Reproduce every line of text in the records below without any change, and leave the pictures out of your answer.

※

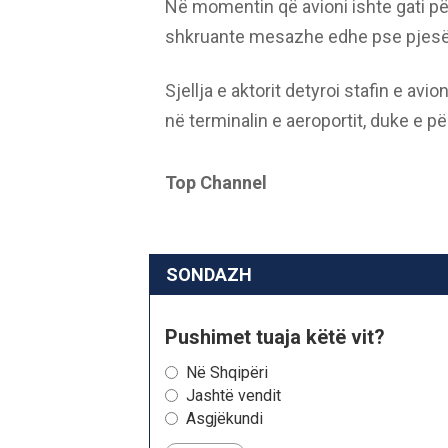
Në momentin që avioni ishte gati për 
shkruante mesazhe edhe pse pjesëtar
Sjellja e aktorit detyroi stafin e avi
në terminalin e aeroportit, duke e p
Top Channel
SONDAZH
Pushimet tuaja këtë vit?
Në Shqipëri
Jashtë vendit
Asgjëkundi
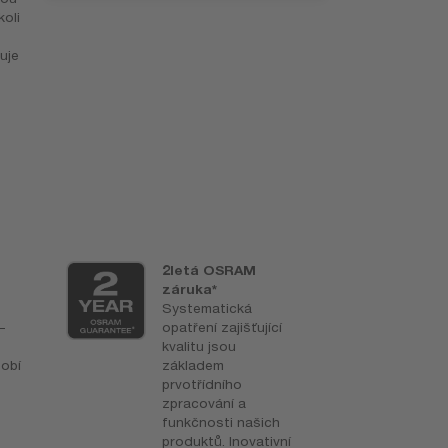
oli
uje
2letá OSRAM
2
záruka*
A
Systematická
6
–
opatření zajišťující
kvalitu jsou
sobí
základem
prvotřídního
zpracování a
funkčnosti našich
produktů. Inovativní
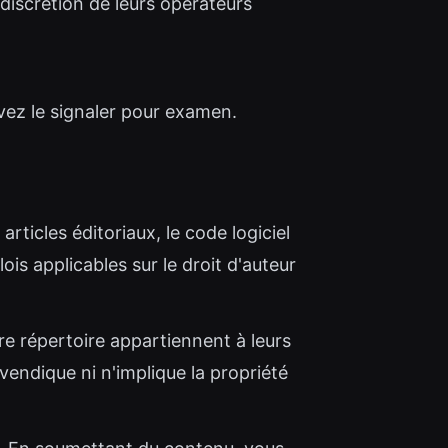
 discrétion de leurs opérateurs
vez le signaler pour examen.
 articles éditoriaux, le code logiciel
lois applicables sur le droit d'auteur
re répertoire appartiennent à leurs
evendique ni n'implique la propriété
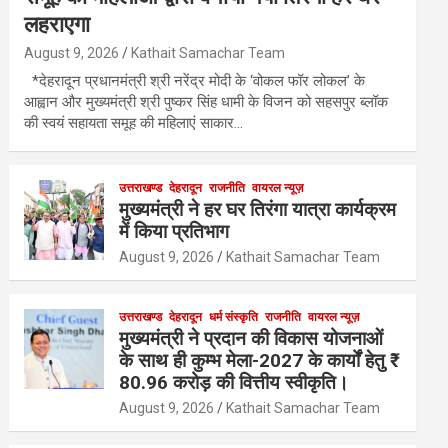
लहराएगा
August 9, 2026
Kathait Samachar Team
*देहरादून प्रधानमंत्री श्री नरेंद्र मोदी के ‘वोकल फॉर लोकल’ के
आह्वान और मुख्यमंत्री श्री पुष्कर सिंह धामी के विजन को सहसपुर ब्लॉक
की स्वयं सहायता समूह की महिलाएं साकार…
उत्तराखण्ड
देहरादून
राजनीति
वायरल न्यूज़
मुख्यमंत्री ने हर घर तिरंगा यात्रा कार्यक्रम
में किया प्रतिभाग
August 9, 2026
Kathait Samachar Team
उत्तराखण्ड
देहरादून
धर्म संस्कृति
राजनीति
वायरल न्यूज़
मुख्यमंत्री ने प्रदान की विकास योजनाओं
के साथ ही कुम्भ मेला-2027 के कार्यों हेतु ₹
80.96 करोड़ की वित्तीय स्वीकृति।
August 9, 2026
Kathait Samachar Team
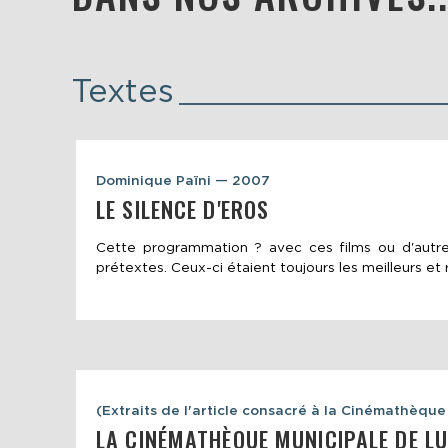
Textes
Dominique Païni — 2007
LE SILENCE D'EROS
Cette programmation ? avec ces films ou d'autres
prétextes. Ceux-ci étaient toujours les meilleurs et 
(Extraits de l'article consacré à la Cinémathèq
LA CINÉMATHÈQUE MUNICIPALE DE 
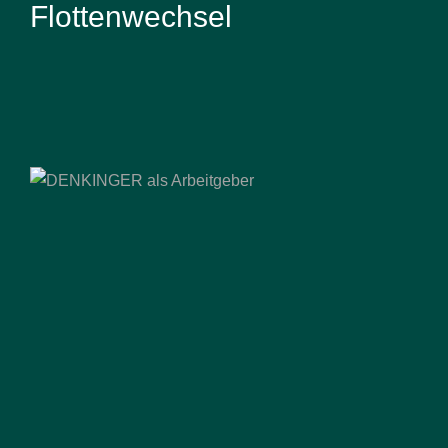
Flottenwechsel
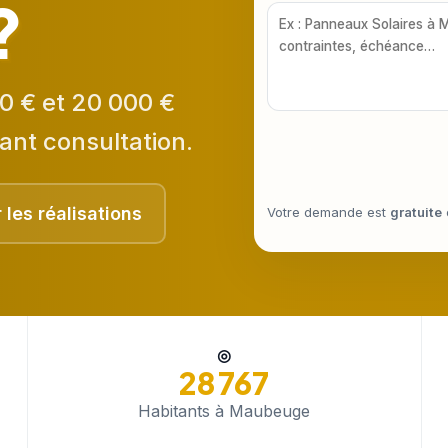
?
0 € et 20 000 €
ant consultation.
r les réalisations
Votre demande est
gratuite
◎
28 767
Habitants à Maubeuge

※

Written response:
Në momentin që avioni ishte gati për 
shkruante mesazhe edhe pse pjesëtar
Sjellja e aktorit detyroi stafin e avi
në terminalin e aeroportit, duke e p
Top Channel
SONDAZH
Pushimet tuaja këtë vit?
Në Shqipëri
Jashtë vendit
Asgjëkundi
oli
uje
2letá OSRAM
2
záruka*
A
Systematická
6
–
opatření zajišťující
kvalitu jsou
sobí
základem
prvotřídního
zpracování a
funkčnosti našich
produktů. Inovativní
 discrétion de leurs opérateurs
vez le signaler pour examen.
 articles éditoriaux, le code logiciel
lois applicables sur le droit d'auteur
re répertoire appartiennent à leurs
evendique ni n'implique la propriété
लहराएगा
August 9, 2026
Kathait Samachar Team
*देहरादून प्रधानमंत्री श्री नरेंद्र मोदी के ‘वोकल फॉर लोकल’ के
आह्वान और मुख्यमंत्री श्री पुष्कर सिंह धामी के विजन को सहसपुर ब्लॉक
की स्वयं सहायता समूह की महिलाएं साकार…
उत्तराखण्ड
देहरादून
राजनीति
वायरल न्यूज़
मुख्यमंत्री ने हर घर तिरंगा यात्रा कार्यक्रम
में किया प्रतिभाग
August 9, 2026
Kathait Samachar Team
उत्तराखण्ड
देहरादून
धर्म संस्कृति
राजनीति
वायरल न्यूज़
मुख्यमंत्री ने प्रदान की विकास योजनाओं
के साथ ही कुम्भ मेला-2027 के कार्यों हेतु ₹
80.96 करोड़ की वित्तीय स्वीकृति।
August 9, 2026
Kathait Samachar Team
Textes
Dominique Païni — 2007
LE SILENCE D'EROS
Cette programmation ? avec ces films ou d'autres
prétextes. Ceux-ci étaient toujours les meilleurs et 
(Extraits de l'article consacré à la Cinémathèq
LA CINÉMATHÈQUE MUNICIPALE DE 
Flottenwechsel
?
0 € et 20 000 €
ant consultation.
r les réalisations
Votre demande est
gratuite
◎
28 767
Habitants à Maubeuge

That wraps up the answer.